**WHAT IS REQUIRED**
Render the rows below as a numbered list of their lines, omitting blank lines and leaving out the pictures.

**EXTRACTED RECORDS**
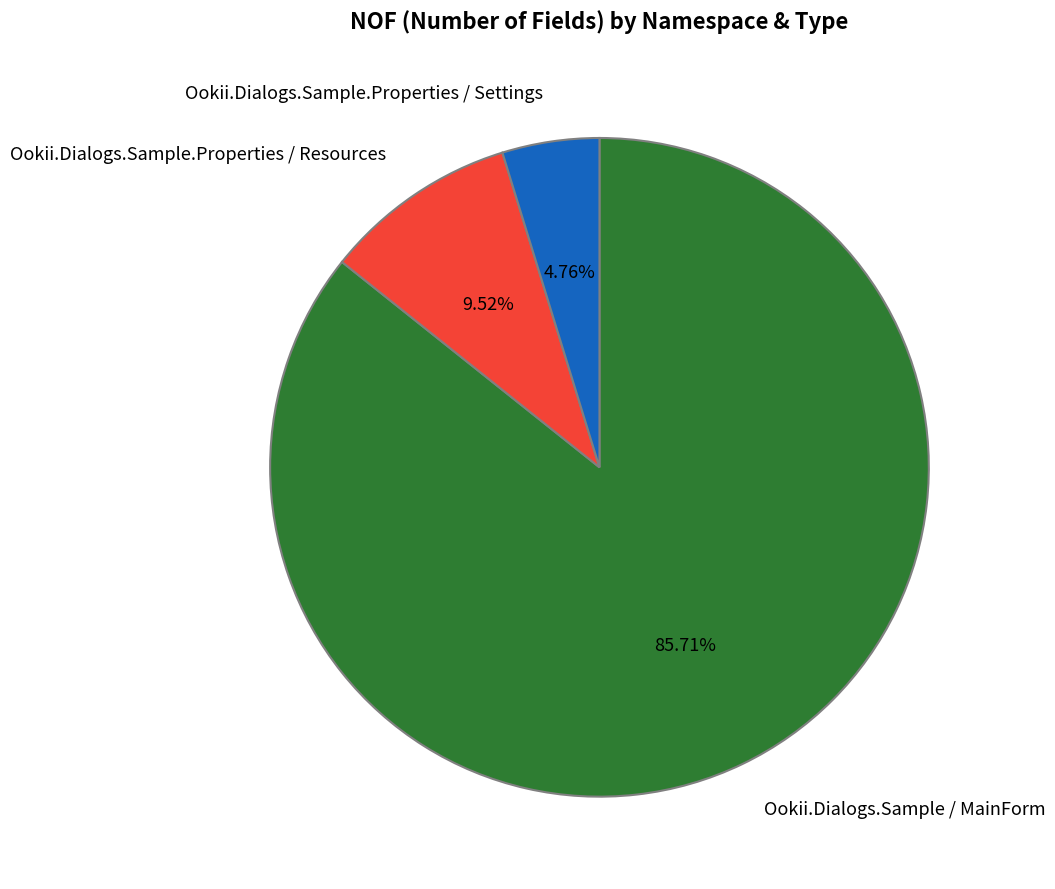

Do Ookii.Dialogs.Sample.Properties / Resources and Ookii.Dialogs.Sample / MainForm together represent more than half of the pie?

Yes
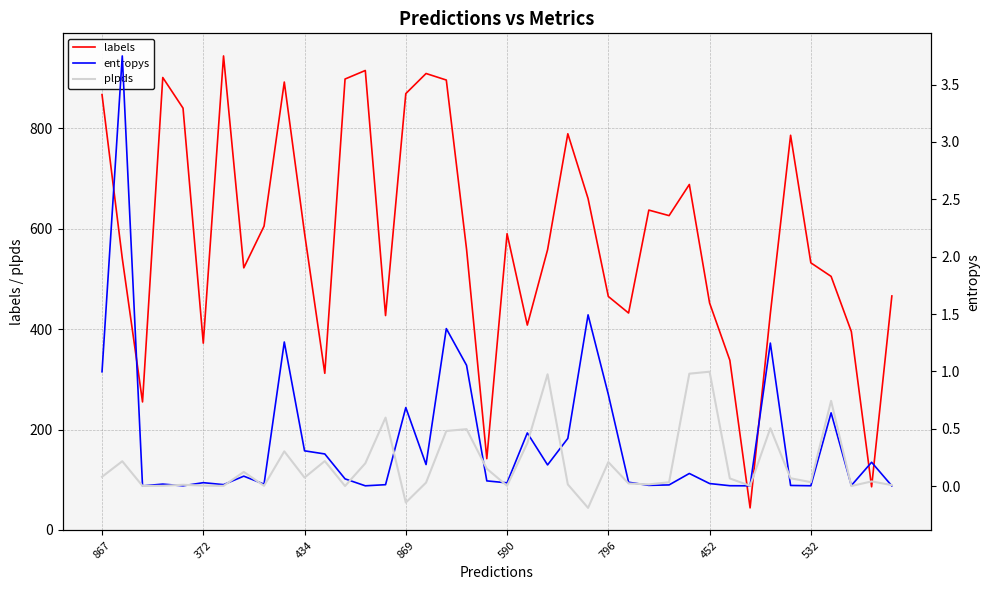

How many values in the labels series are below 559?

20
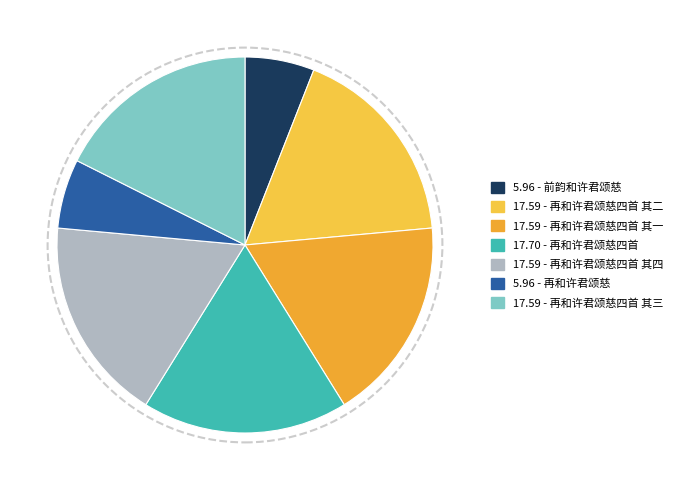

To the nearest percent, what is the average slice percentage?

14%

**SOLUTION BELOW**
1. Do Ookii.Dialogs.Sample.Properties / Resources and Ookii.Dialogs.Sample / MainForm together represent more than half of the pie?
2. Yes
3. How many values in the labels series are below 559?
4. 20
5. To the nearest percent, what is the average slice percentage?
6. 14%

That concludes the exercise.